Source document:

—————

Five years ago, Ben Schnickel left Lincoln Center deeply moved and a bit confused.

He had just seen the premiere of Amy Herzog’s “4000 Miles,” a play about the relationship between drifter Leo Joseph-Connell and his fiery grandmother Vera. It was a play that would go on to be a Pulitzer Prize for Drama finalist. And a play that he could not articulate what it was about.

When the Hampton Theatre Company announced it would stage the drama—which will open Thursday, January 12, at Quogue Community Hall,―Mr. Schnickel knew this was his chance for exploration and, ultimately, closure.

“Once I was cast, I was eager to sit down with the script and finally answer some of those questions I had about my initial experience,” he recalled. “I love its honesty. It’s a play that very much shows natural, everyday interactions between its two main characters in a way that doesn’t feel overtly theatrical. Sometimes theater is at its best when it shows how people are changed by the little things.”

The heart of the play revolves around 20-something Leo, portrayed by Mr. Schnickel, who arrives with his bicycle on the Greenwich Village doorstep of his 91-year-old grandmother, Vera, acted by Diana Marbury, after three months spent AWOL.

It is 3 a.m. He is unannounced. She is bewildered.

“It’s also slightly autobiographical,” explained director Sarah Hunnewell. “The actual playwright, in her youth, rode her bike across the country and ended up on her grandmother’s doorstep there. So there’s some element of truth—and the grandmother character is based on her own grandmother.

“And I think for Diana, who’s done a great amount of work with the company, this could end up being the best work she’s ever done,” she added. “It’s a very challenging part for her, and a really good, rich one—and it’s the largest role she’s had in quite a long time.”

Ms. Marbury, who joined HTC in 1986, said she always finds a piece of herself within every character she’s embodied over the last 30 years: “Every role contains a part of me at the core.”

But, admittedly, Vera is different, she said. And personal.

“The Vera role is close to my heart, as I had a beloved friend who passed this last April at 105, and she was very Vera—feisty, independent, intelligent and true,” Ms. Marbury said. “I think the difference in all the varied characters I’ve played generally comes out of the writing. I always depend on the writer to make it clear who I am supposed to be, and, of course, the director’s vision—how she, or he, interprets the playwright.”

—————

Data segment:
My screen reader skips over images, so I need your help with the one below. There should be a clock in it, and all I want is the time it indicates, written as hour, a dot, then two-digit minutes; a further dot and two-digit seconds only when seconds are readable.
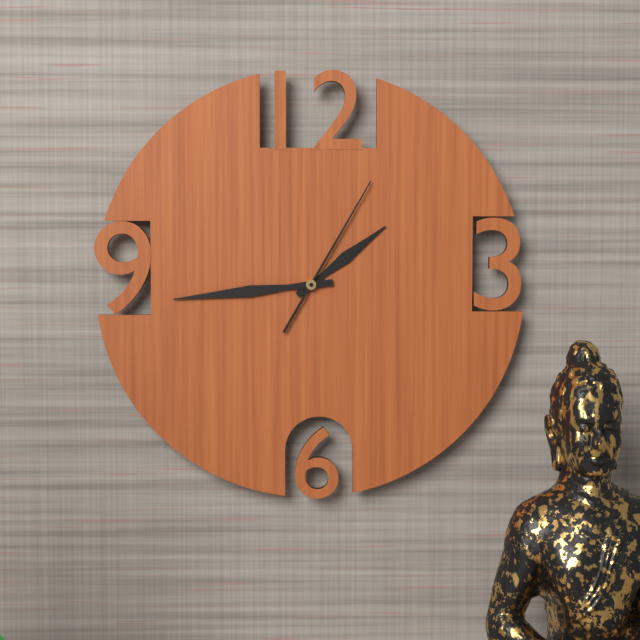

—————

Instruction:
Set down the part of the theater article between "When the Hampton" and "months spent AWOL.", inclusive, word for word. The clock data plays no part here.

Task response:
When the Hampton Theatre Company announced it would stage the drama—which will open Thursday, January 12, at Quogue Community Hall,―Mr. Schnickel knew this was his chance for exploration and, ultimately, closure.

“Once I was cast, I was eager to sit down with the script and finally answer some of those questions I had about my initial experience,” he recalled. “I love its honesty. It’s a play that very much shows natural, everyday interactions between its two main characters in a way that doesn’t feel overtly theatrical. Sometimes theater is at its best when it shows how people are changed by the little things.”

The heart of the play revolves around 20-something Leo, portrayed by Mr. Schnickel, who arrives with his bicycle on the Greenwich Village doorstep of his 91-year-old grandmother, Vera, acted by Diana Marbury, after three months spent AWOL.